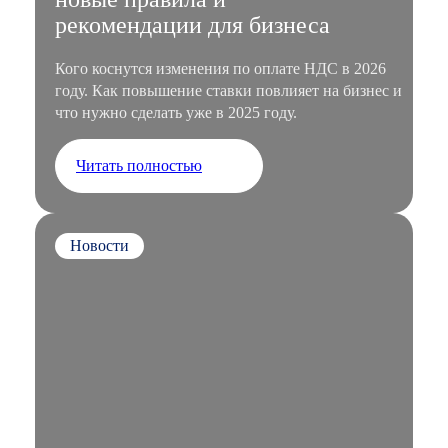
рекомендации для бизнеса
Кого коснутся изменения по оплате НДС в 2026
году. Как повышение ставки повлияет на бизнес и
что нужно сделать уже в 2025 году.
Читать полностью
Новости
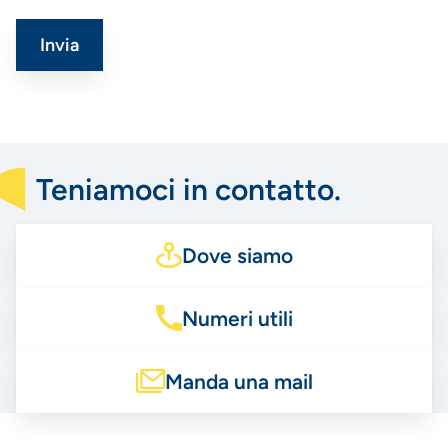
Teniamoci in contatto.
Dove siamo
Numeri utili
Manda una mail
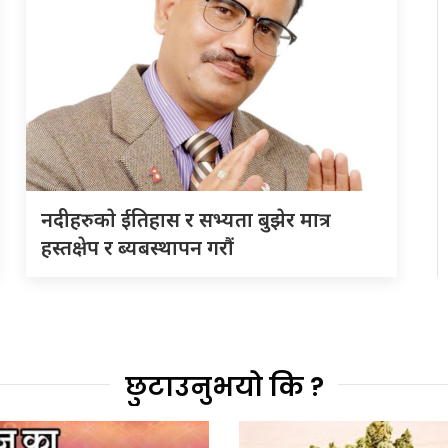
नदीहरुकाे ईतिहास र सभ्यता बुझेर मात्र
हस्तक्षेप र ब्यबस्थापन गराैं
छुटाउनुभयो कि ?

## DIRECTIONS
Scan the entries above for the word "году". Report the lines that hold it.

## ANSWER SECTION
году. Как повышение ставки повлияет на бизнес и
что нужно сделать уже в 2025 году.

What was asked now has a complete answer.